## PASSAGE
◇ ◇ ◇ ◇ ◇ ◇ ◇
Minos justified his accession as king and prayed to Poseidon for a sign. Poseidon sent a giant white bull out of the sea. Minos was committed to sacrificing the bull to Poseidon, but then decided to substitute a different bull. In rage, Poseidon cursed Pasiphaë, Minos' wife, with a mad passion for the bull. Daedalus built her a wooden cow, which she hid inside.

The bull mated with the wooden cow and Pasiphaë was impregnated by the bull, giving birth to a horrible monster, again named Asterius, the Minotaur, half man half bull. Daedalus then built a complicated "chamber that with its tangled windings perplexed the outward way" called the Labyrinth, and Minos put the Minotaur in it. To make sure no one would ever know the secret of who the Minotaur was and how to get out of the Labyrinth (Daedalus knew both of these things), Minos imprisoned Daedalus and his son, Icarus, along with the monster. Daedalus and Icarus flew away on wings Daedalus invented, but Icarus' wings melted because he flew too close to the sun. Icarus fell in the sea and drowned.
◇ ◇ ◇ ◇ ◇ ◇ ◇
## DATA SECTION
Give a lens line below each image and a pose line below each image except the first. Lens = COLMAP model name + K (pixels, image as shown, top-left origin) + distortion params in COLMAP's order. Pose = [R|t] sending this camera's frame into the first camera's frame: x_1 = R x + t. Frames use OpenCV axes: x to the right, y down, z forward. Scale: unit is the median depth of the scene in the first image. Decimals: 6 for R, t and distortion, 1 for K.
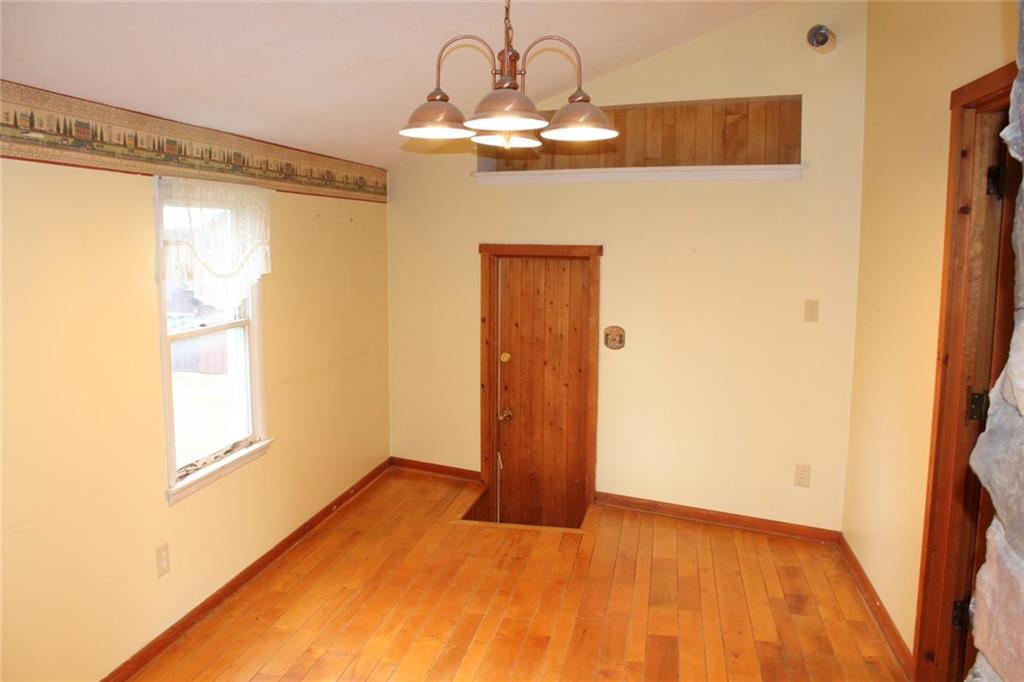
◇ ◇ ◇ ◇ ◇ ◇ ◇
## WORK REQUEST A
In the passage about Minos, what did Poseidon send out of the sea?
## WORK REQUEST B
Say whether each statement agrees with the passage about Minos, answering yes or no and quoting the words from the passage that decide it: (i) Minos sacrificed the white bull to Poseidon. (ii) Daedalus built the Labyrinth. (iii) Icarus drowned in the sea.
## WORK REQUEST C
Carry the passage about Minos and the Minotaur forward from its last sentence.

## RESULT A
A giant white bull.

## RESULT B
(i) No: "Minos was committed to sacrificing the bull to Poseidon, but then decided to substitute a different bull."
(ii) Yes: "Daedalus then built a complicated "chamber that with its tangled windings perplexed the outward way" called the Labyrinth"
(iii) Yes: "Icarus fell in the sea and drowned."

## RESULT C
Theseus

Minos' son Androgeus won every game in a contest hosted by Aegeas of Athens. Alternatively, the other contestants were jealous of Androgeus and killed him. Minos was angry and declared war on Athens. He offered the Athenians peace if they sent Minos seven young men and seven virgin maidens to feed the Minotaur every year (which corresponded directly to the Minoans' meticulous records of lunar alignments - a full moon falls on the equinoxes once every eight years). This continued until Theseus killed the Minotaur with the help of Ariadne, Minos' lovestruck daughter.


Nisus

Minos was also part of the King Nisus story. Nisus was King of Megara, and he was invincible as long as a lock of crimson hair still existed, hidden in his white hair. Minos attacked Megara but Nisus knew he could not be beaten because he still had his lock of crimson hair. His daughter, Scylla, fell in love with Minos and proved it by cutting the crimson hair off her father's head. Nisus died and Megara fell to Crete. Minos spurned Scylla for disobeying her father. She was changed into a shearer bird, relentlessly pursued by her father, who was a falcon.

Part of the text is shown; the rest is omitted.